You also must accept other forms of assistance, like free lunch at school for your kids. An occasional (or regular) visit to a food bank. My mother gets a special supplemental food box from a program for seniors. We also grow some of our food - herbs, greens, tomatoes, sweet potatoes.

How did I prepare for this Challenge Week? I didn't. I am just going to do what I always do, but I will cost it out for the blog. I will "shop" mostly from my own pantry, and tell you where and how I bought that cheap food. I did photograph my fridge and shelves before I started, and we will tour my pantry in a future post.

We are going to feed four people, most of the time.

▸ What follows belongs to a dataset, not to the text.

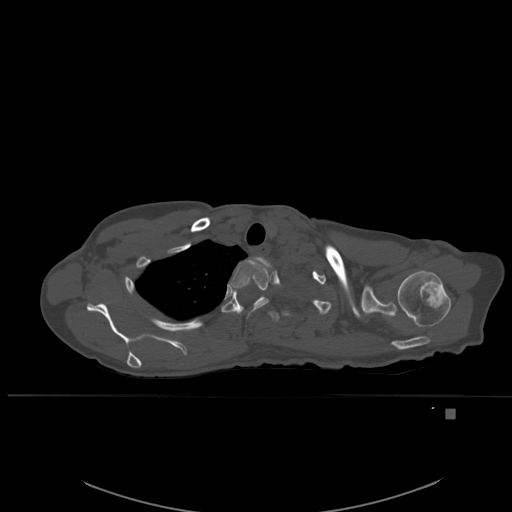
CT including the spine, one axial slice; slice 431 of 537 in the series (ordered by position); bone window (W 1800 / L 400 HU); 1.5 mm slice thickness; 512 × 512 image matrix, field of view 440 × 440 mm. Female patient, age 45 years. From the clinical record (not read from this slice): primary cancer: lung.
Annotated regions visible in this slice (semi-automatically segmented with operator editing):
- T1 vertebra: box from (x=260, y=258) to (x=269, y=265) px
- T2 vertebra: (x=230, y=259)–(x=270, y=320)
- T3 vertebra: (x=222, y=289)–(x=280, y=323)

Myself (age 50), my mother (age 83), my daughter (age 15) and my Significant Other (age 37). I will not count my daughter at college. I will count my high school daughter for weekday lunch, because she gets free lunch at school - and that is allowed with food stamps.

I had to figure out how to count my SO. He needs to eat normally in front of coworkers in the city, and that is part of the cost of having a professional job. But I still need to give him breakfast and dinner. So, I will pretend he does not exist at lunch, and take away his $1.50 in our budget. (He normally packs a lunch 2-3 days per week.)

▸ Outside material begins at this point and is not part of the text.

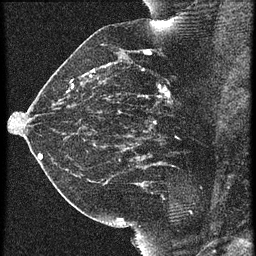
Breast MRI (dynamic contrast-enhanced), one sagittal slice. 3 images stored at this slice position (order not interpretable as contrast timing). 1.5 T. TE 4.2 ms, TR 21.3 ms. 1.5 mm slice thickness. 256 × 256 image matrix, field of view 180 × 180 mm. Female patient, age 42 years. From the clinical record (not read from this slice): setting: breast cancer imaged before/during neoadjuvant chemotherapy; receptor status: HER2-positive.
Annotated regions visible in this slice (semi-automatically segmented with operator editing):
- analysis volume of interest (the breast-tissue region the enhancement analysis was run in; not a lesion): bounding box (x1, y1, x2, y2) in pixels: (122, 82, 195, 147)
- tumour enhancement mask (voxels above the 90 % enhancement threshold inside the analysis volume of interest): (145, 86, 171, 99)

Here is my budget for the week:

Breakfast: 7 days x 4 people x $1.50 = $42.00
Lunch: (5 days x 3 people) + (2 days x 4 people) x $1.50 = $31.50
Dinner: 7 days x 4 people x $1.50 = $42.00
______
$115.50

We are not trying to spend exactly $1.50 per person per meal at each meal. The goal is to get the most nutrition and satiation from the overall budget. We average $1.50/person/meal. Food stamps are distributed once a month. If this were a real budget, we would get about $475 once a month, on a sort of debit card called an "EBT Card" for Electronic Benefits Transfer.

Notice, I said nutrition and satiation. Satiation is feeling "satisfied" with what you ate. Feeling physically, emotionally, and sensually satisfied. You can live on protein drinks and nutrition bars - but is that living? Satiation is getting a treat once in a while, or a favorite food, or having enough of something that feel you have eaten as much as you wanted. Full warm belly plus good taste in your mouth plus the enjoyment of having prepared and eaten food together. You can't have that at every food stamp meal, but you can have it quite often.

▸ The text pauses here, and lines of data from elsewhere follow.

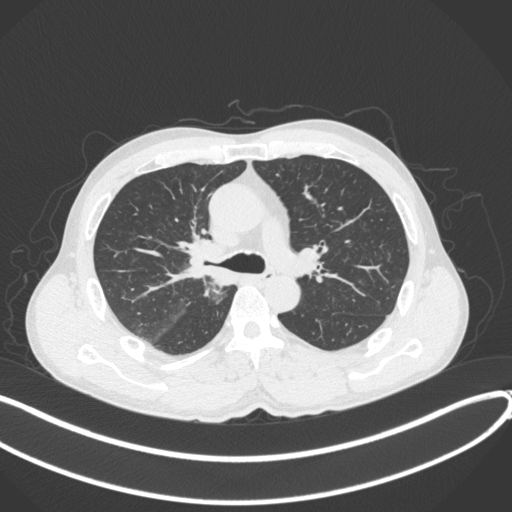
Chest CT, one axial slice. Slice 252 of 409 in the series (ordered by position). 120 kVp. Lung window (W 1500 / L -600 HU). 512 × 512 image matrix. Patient: male, 53 years. Case-level facts recorded for this patient, not image findings: clinical TNM (as recorded): T1b N0 M0.
Structures marked on this image (bounding box drawn by a radiologist):
- lung tumour (recorded histology: squamous cell carcinoma): box from (x=183, y=236) to (x=226, y=288) px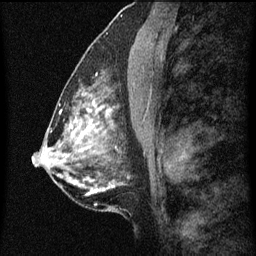
Breast MRI (dynamic contrast-enhanced), one sagittal slice. Position 30 of 60 along the scan axis. Dynamic contrast-enhanced series, image 2 of 7 at this slice position (ordered by acquisition). 1.5 T. TE 4.2 ms, TR 8 ms. 2 mm slice thickness. 256 × 256 image matrix, field of view 180 × 180 mm. Patient: female, 51 years.
Structures marked on this image (semi-automatically segmented with operator editing):
- analysis volume of interest (the breast-tissue region the enhancement analysis was run in; not a lesion): bounding box (x1, y1, x2, y2) in pixels: (86, 48, 114, 101)
- tumour enhancement mask (voxels above the 70 % enhancement threshold inside the analysis volume of interest): (86, 94, 97, 101)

Along the way, I hope to share my knowledge and experience about food stamps and talk about common food stamp misconceptions. I will show you my shopping, cooking, and food storage routine. This is personal stuff! No one likes to talk about being poor. As a society, Americans treat poverty like a moral failing, or a contagious disease. We only value thrift if it is "voluntary simplicity, " not if if it reflects necessity. We say, "Money isn't everything," but we certainly look down on people that cannot pay their own way.

With the uncertain economic future we all face right now, we need to get over that.


1 comment:

  1. I am SO excited to keep up with you on your blog. This is going to be so interesting and helpful to so many of us. Thank you for doing this!